A wise man named Gaius Plinius Secundus once said, “Home is where the heart is.” Well, South Florida is my home, and my heart lies in its rich, vast wilderness. I am a nature enthusiast with a background in computational biology. My passion for science and nature is self-evident; indeed, it is a passion for such things that inspired me to write this book. Spending countless hours exploring uninhabited areas of South Florida has made me develop a special admiration for its unique ecological diversity. When one grows up in a major metropolitan like Miami, one often seems to forget about this region’s natural wonders, especially the one sitting next door—the Florida Everglades.
This book contains general information on topics related to South Florida history and ecology, but it is also a visual journey through Florida’s Everglades—what I’ve seen, experienced, and encountered in the wilderness. Curiosity has driven me deep into the marshlands, forests, and swamps of sunny South Florida; this book chronicles those experiences. A sense of adventure compelled me to take on the task of exploring and documenting its habitats in search of something new. What I found was an experience like no other.
Apart from sharing those experiences, this book is meant to broaden Everglades awareness. Because of recent environmental challenges, I have taken it upon myself to educate the public about preservation and conservation efforts to restore Florida’s Everglades. My hope is that this book will serve as a launching board of interest in matters of ecosystem preservation and that it will inspire individuals to get involved. I believe we all can and should do our part.
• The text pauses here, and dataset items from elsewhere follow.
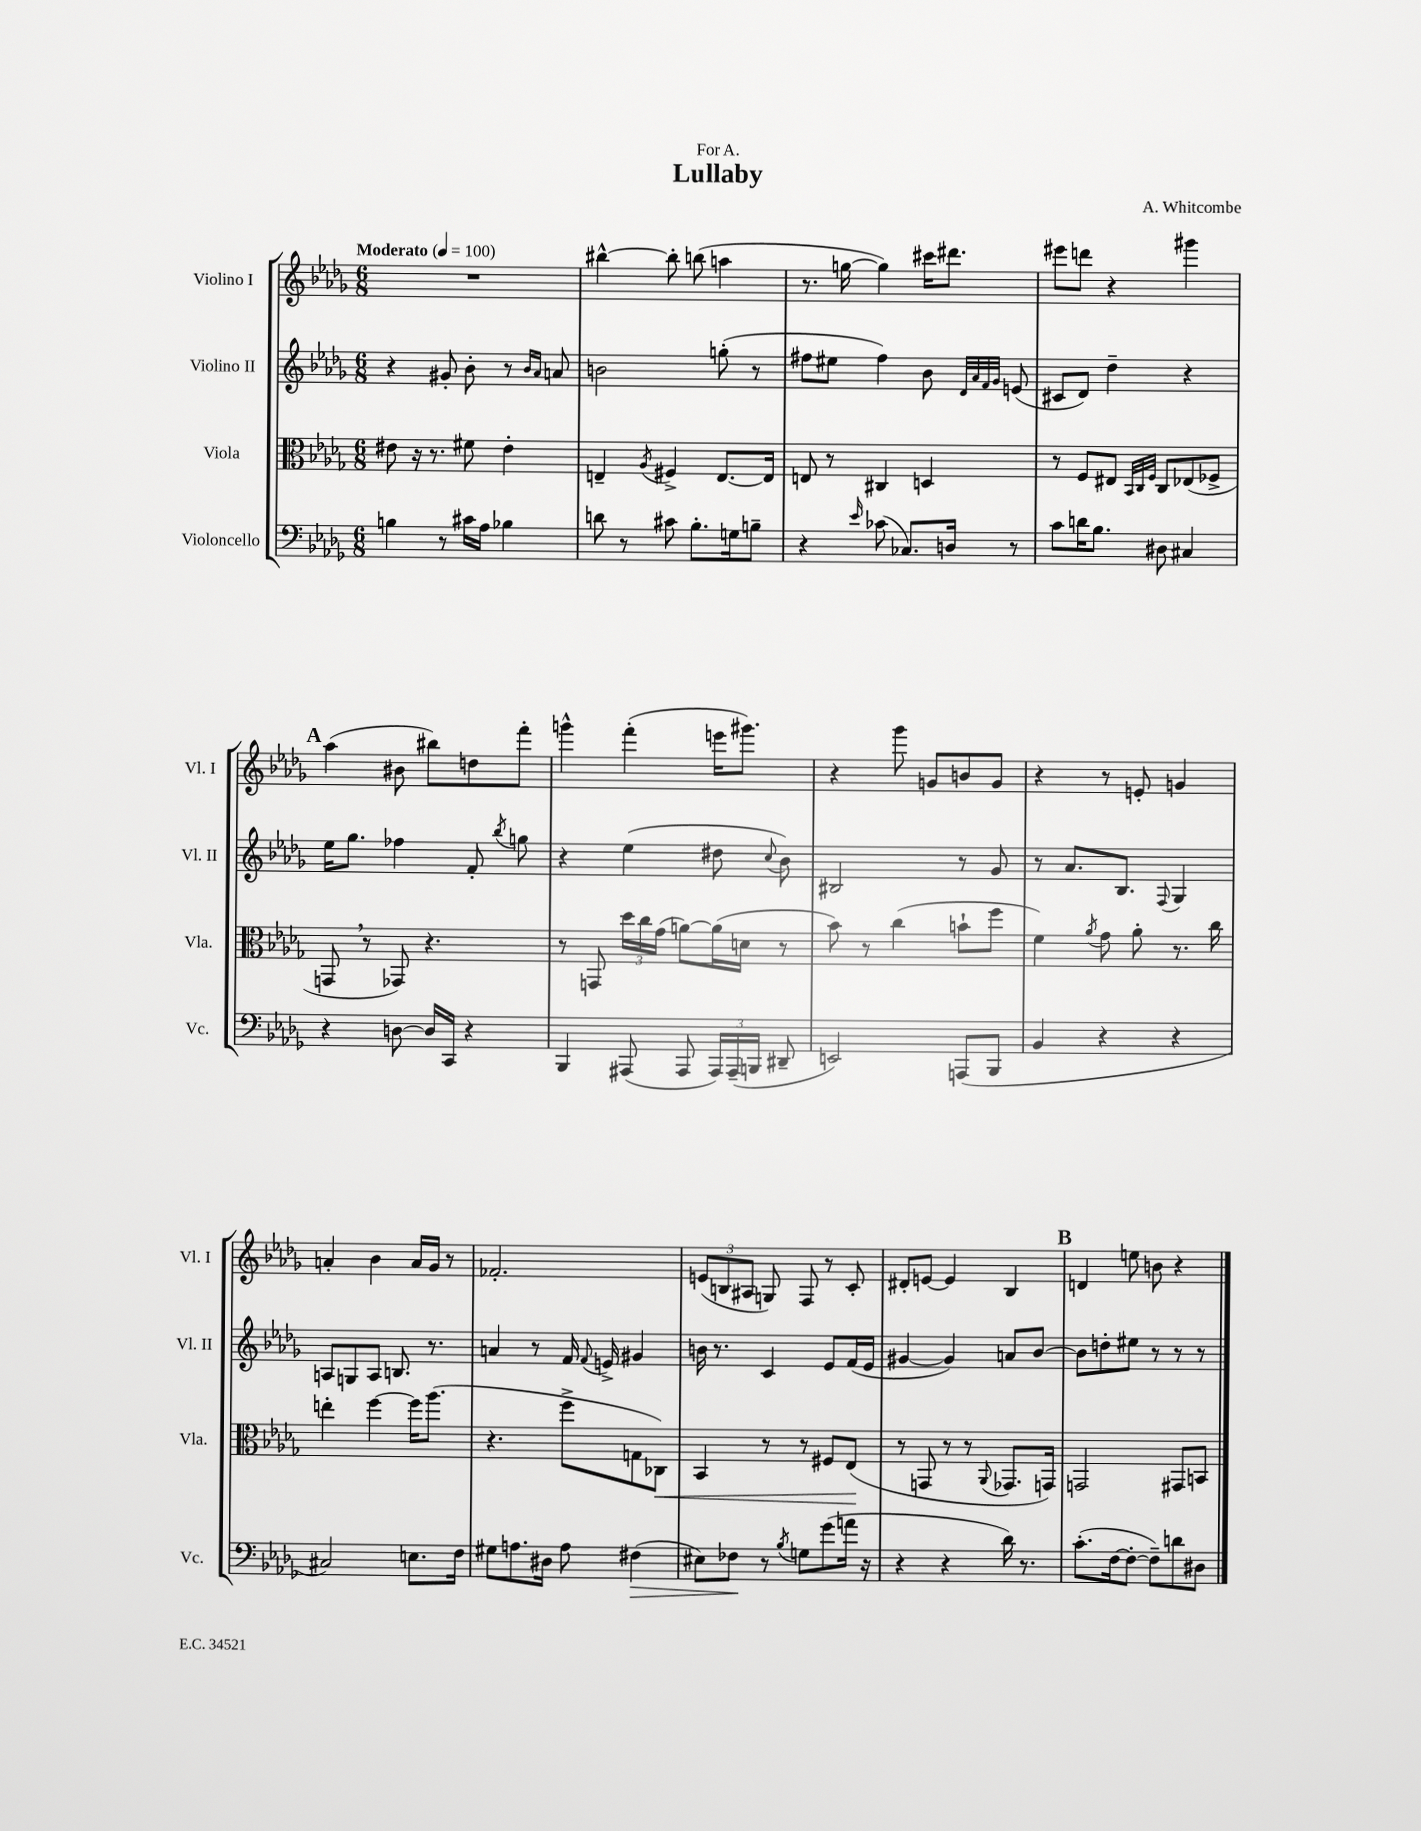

**kern	**kern	**kern	**kern
*staff4	*staff3	*staff2	*staff1
*clefF4	*clefC3	*clefG2	*clefG2
*k[b-e-a-d-g-]	*k[b-e-a-d-g-]	*k[b-e-a-d-g-]	*k[b-e-a-d-g-]
*M6/8	*M6/8	*M6/8	*M6/8
*MM100	*MM100	*MM100	*MM100
4B	8e#	4r	2.r
.	16r	.	.
.	8.r	.	.
8r	.	8g#'	.
16c#	8f#	8b-'	.
16A-	.	.	.
4B-	4e#'	8r	.
.	.	16qqb-	.
.	.	16qqa-	.
.	.	8a	.
=	=	=	=
8d	4E~	2b	[4bb#^^
8r	.	.	.
.	8qA-	.	.
8c#	4F#^	.	8bb#']
8.B-'	.	.	(8bb
.	[8.E	(8gg'	4aa
16G	.	.	.
8B~	.	8r	.
.	16E]	.	.
=	=	=	=
4r	8E	8ff#	8.r
.	8r	8ee#	.
.	.	.	[16gg
16qqe-	.	.	.
(8c-	4C#	4ff#)	4gg])
8.C-)	.	.	.
.	4D	8b-	16ccc#
16D	.	.	8.ddd#
.	.	32qqd-	.
.	.	32qqa-	.
.	.	32qqf	.
.	.	32qqg-	.
8r	.	(8e	.
=	=	=	=
8c	8r	8c#	8eee#
16d	8F	8d-)	8ddd
8.B-	.	.	.
.	8E#	4dd-~	4r
.	32qqBB-	.	.
.	32qqC	.	.
.	32qqF	.	.
8D#	8C	.	.
4C#	(8E-	4r	4ggg#
.	8F-^	.	.
=	=	=	=
4r	8GG	16ee-	(4aa-
.	.	8.gg-	.
.	8r	.	.
[8D	8GG-)	4ff-	8b#
16D]	4.r	.	8bb#)
16CC	.	.	.
4r	.	8f'	8dd
.	.	8qbb-	.
.	.	8gg	8fff'
=	=	=	=
4BBB-	8r	4r	4ggg^^
.	8GG	.	.
(8AAA#	24dd-	(4ee-	(4fff'
.	24cc	.	.
.	(24g-	.	.
8AAA#	[8a)	.	.
24AAA#)	(16a]	8dd#	16eee
(24AAA#~	.	.	.
.	16d	.	8.ggg#)
24BBB	.	.	.
.	.	8qqcc	.
8DD#~	8r	8b-)	.
=	=	=	=
2EE)	8b-)	2B#	4r
.	8r	.	.
.	(4cc	.	8ggg-
.	.	.	8g
(8AAA	8b`	8r	8b
8BBB-	8ff	8g-	8g
=	=	=	=
4BB-	4f)	8r	4r
.	.	8.a-	.
.	8qa-	.	.
4r	8g-	.	8r
.	.	8.B-	.
.	8a-'	.	8e'
.	.	8qqF	.
4r	8.r	4G-	4g
.	16cc	.	.
=	=	=	=
2C#)	4ee'	8A	4a'
.	.	8G	.
.	[4ff	8A	4b-
.	.	8.B	.
8.E	16ff]	.	16a
.	(8.aa-	8.r	16g-
.	.	.	8r
16F	.	.	.
=	=	=	=
8G#	4.r	4a	2.f-'
8.A	.	.	.
.	.	8r	.
16D#	.	.	.
8A	8ff^	16f	.
.	.	8qqf	.
.	.	16e^	.
(4F#	8G	4g#	.
.	8C-)	.	.
=	=	=	=
8E#)	4BB-	16b	(12e
.	.	8.r	.
.	.	.	12B
8F-	.	.	.
.	.	.	12A#
8r	8r	4c	8G)
8qB-	.	.	.
8G	8r	.	8F
(8g-	8F#	8e-	8r
16a	(8E-	(16f	8c'
16r	.	16e-	.
=	=	=	=
4r	8r	[4g#	8d#'
.	8GG	.	[8e
4r	8r	4g#])	4e]
.	8r	.	.
.	8qqAA-	.	.
16d-)	8.GG-	8a	4B-
8.r	.	.	.
.	.	[8b-	.
.	16GG)	.	.
=	=	=	=
(8.c'	2GG	8b-]	4d
.	.	8dd'	.
[16F	.	.	.
8F'_	.	8ee#	8ee
8F~])	.	8r	8b
8d	8GG#	8r	4r
8D#	8BB	8r	.
==	==	==	==
*-	*-	*-	*-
Wildlife enthusiast, computational biologist, and amateur photographer Tommy Rodriguez set out on a year-long quest to document the South Florida wilderness. The project, entitled Visions of the Everglades, involves independent research and field study in relation to Florida’s Everglades—its history, ecology, and preservation. The book features stunning photographs, personal insights, and general information meant to broaden Everglades awareness and preservation.
Curiosity has driven Tommy Rodriguez deep into the marshlands and swamps of sunny South Florida. Visions of the Everglades chronicles his experiences in the Florida Everglades. A sense of adventure compelled Rodriguez to take on the task of exploring and documenting its habitats in search of something new. What he found was an experience like no other.
Apart from narrating those experiences, this illustrated book is meant to broaden Everglades awareness. Because of the recent environmental challenges facing this ecosystem, Rodriguez has taken it upon himself to educate the public about preservation and conservation efforts to restore Floridas Everglades. His hope is that this book will serve as a launching board of interest in matters of ecosystem preservation and inspire individuals to get involved.
Florida’s Everglades sustains an extraordinary variation of habitats and wildlife. Many experts consider it to be the most biologically diverse ecosystem in North America. A combination of subtropical climates, seasonal fires, and permeable geological features provides the Everglades just the right recipe to sustain its unique biological identity. It also features an unusual mix of plants and animals that are rarely found anywhere else.
The Everglades is the only place where alligators and crocodiles exist side by side; it is also home to the world’s only semi-aquatic pit viper. Its complex mosaic of interdependent ecosystems are unparalleled—nine distinct habitats have been identified to date. Deep within the confines of the local swamps resides some of the world’s most rare orchids. The Everglades is home to one of the only subspecies of American black bear found wandering subtropical climates. It is also the last refuge of the endangered Florida panther.
The greater Everglades ecosystem is the largest of several wetlands in the entirety of North America. Its natural evolution is attributed to water, but unlike other wetlands, atmospheric rain is the biggest contributor to the abundance of water in the Everglades. To the local wildlife, this is the key ingredient to all aspects of life—mating, breeding, feeding, and hunting. From the very tiny to the moderately large, many species of plants and animals depend exclusively on this fragile hydration system of water for reproduction and survival.
Throughout the wet season, many aquatic animal populations boom due to an abundant supply of food and water. During the dry season, these commodities become scarce and life is rather difficult. As water levels drop, both predator and prey are forced to congregate around remnant water holes. This is most critical for aquatic creatures, because they become easy targets for wading birds and alligators.
Despite its ecological abundance, Florida’s Everglades are home to 67 threatened and endangered species of plants and animals.12 The Everglades also serve as a stop-off point for many migratory species, including two hundred species of migratory birds.23 The South Florida climate plays a major role in allowing suitable conditions for some of the world’s most beautiful species of flora to thrive and prosper. The region is an absolute haven of spectacular orchids that find the humid, subtropical climate most fitting. Long have travelers come to these parts to get a glimpse of these rare, highly prized orchids—but not without a price to be paid. The quest can be rather difficult. Anyone in search of these natural treasures must be prepared for long, intense hikes through very difficult terrain.